The deaths of the three young men shocked their families. In Crawley, an industrial town 53 km south of London, the mother of Yasir Khan, 28, insisted her son had gone to Pakistan for humanitarian work. In Luton, 55 km north of London, the parents of computer engineering student Afzal Munir and taxi driver Aftab Manzoor, both 25, weren't aware the two had joined up. Both lived with their parents in modest, semidetached suburban houses in this quiet town that is home to 22,000 Muslims.

At Luton's Central Mosque, the talk was all about the deaths of the two unassuming young men. Retired shopkeeper Muhammad Sulaiman, president of the mosque, disapproved of their act — "I live in Britain. If we fight, we fight for Britain" — and said that his religion insisted on permission from a man's wife or parents before joining a jihad. But younger men like taxi driver Shoked Malik, 29, reserved their criticism for the Americans: "They didn't bomb Northern Ireland over the terrorists there, so why Afghanistan?"

The idea of Britons fighting for the Taliban has hit a national nerve. Many Muslims in the U.K. are loudly anti-American and highly critical of the bombing in Afghanistan. In a poll of 500 London Muslims of Pakistani origin aged 20 to 45, the Asian radio station Sunrise found that 79% did not support Britain's participation in the war, 98% said they would not fight for the country, but 48% said they would take up arms for Islam.
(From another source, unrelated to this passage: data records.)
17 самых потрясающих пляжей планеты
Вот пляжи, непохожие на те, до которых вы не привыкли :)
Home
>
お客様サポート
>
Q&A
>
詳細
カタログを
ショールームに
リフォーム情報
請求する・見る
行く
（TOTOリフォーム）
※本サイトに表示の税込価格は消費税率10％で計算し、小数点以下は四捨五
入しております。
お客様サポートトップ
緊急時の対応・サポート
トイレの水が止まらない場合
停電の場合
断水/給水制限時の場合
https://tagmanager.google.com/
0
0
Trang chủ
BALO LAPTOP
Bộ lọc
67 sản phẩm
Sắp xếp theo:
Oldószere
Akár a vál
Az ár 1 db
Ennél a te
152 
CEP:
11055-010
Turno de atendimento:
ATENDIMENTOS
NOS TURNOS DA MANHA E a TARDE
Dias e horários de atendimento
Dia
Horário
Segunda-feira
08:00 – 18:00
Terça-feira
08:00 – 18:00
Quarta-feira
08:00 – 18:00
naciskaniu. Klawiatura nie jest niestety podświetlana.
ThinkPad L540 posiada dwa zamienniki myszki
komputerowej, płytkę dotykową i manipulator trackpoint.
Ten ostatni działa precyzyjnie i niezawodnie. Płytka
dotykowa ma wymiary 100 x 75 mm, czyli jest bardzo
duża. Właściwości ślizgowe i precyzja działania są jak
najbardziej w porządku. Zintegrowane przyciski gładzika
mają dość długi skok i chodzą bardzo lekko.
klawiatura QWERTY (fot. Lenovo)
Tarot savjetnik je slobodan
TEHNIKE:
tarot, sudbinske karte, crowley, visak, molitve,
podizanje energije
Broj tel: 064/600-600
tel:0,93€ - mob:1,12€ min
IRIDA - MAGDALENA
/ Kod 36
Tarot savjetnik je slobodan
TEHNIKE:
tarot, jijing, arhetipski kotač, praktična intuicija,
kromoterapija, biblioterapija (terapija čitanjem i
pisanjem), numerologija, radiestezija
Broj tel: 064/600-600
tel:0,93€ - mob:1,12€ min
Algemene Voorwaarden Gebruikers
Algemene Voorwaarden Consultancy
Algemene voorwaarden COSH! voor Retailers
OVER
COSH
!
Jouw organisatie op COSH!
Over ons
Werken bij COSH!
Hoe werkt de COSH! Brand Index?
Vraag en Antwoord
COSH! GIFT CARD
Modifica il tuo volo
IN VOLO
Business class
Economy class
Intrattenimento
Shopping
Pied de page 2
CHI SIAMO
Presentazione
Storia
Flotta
Al-Muhajiroun is capitalizing on this anger. The organization's leaders claim it is not a recruiting agency, but they don't discourage anyone from joining the jihad. True Muslims "love death [for the cause] more than we love our life," says Yahya. The group had been saying for weeks that Britons were flocking to the bin Laden cause, much as Jewish youths went to Tel Aviv in 1967 to fight in the Arab-Israeli war. In Lahore last week a spokesman — British university graduate Abu Ibrahim — put the numbers at between 600 and 700. Few, however, believed such claims. British authorities speculated that volunteers probably amounted to a few dozen. Conservative peer Norman Tebbit suggested that it would be treason for British citizens to take up arms against Anglo-American forces. Defence Secretary Geoff Hoon warned that those who did fight for the Taliban might face prosecution should they return.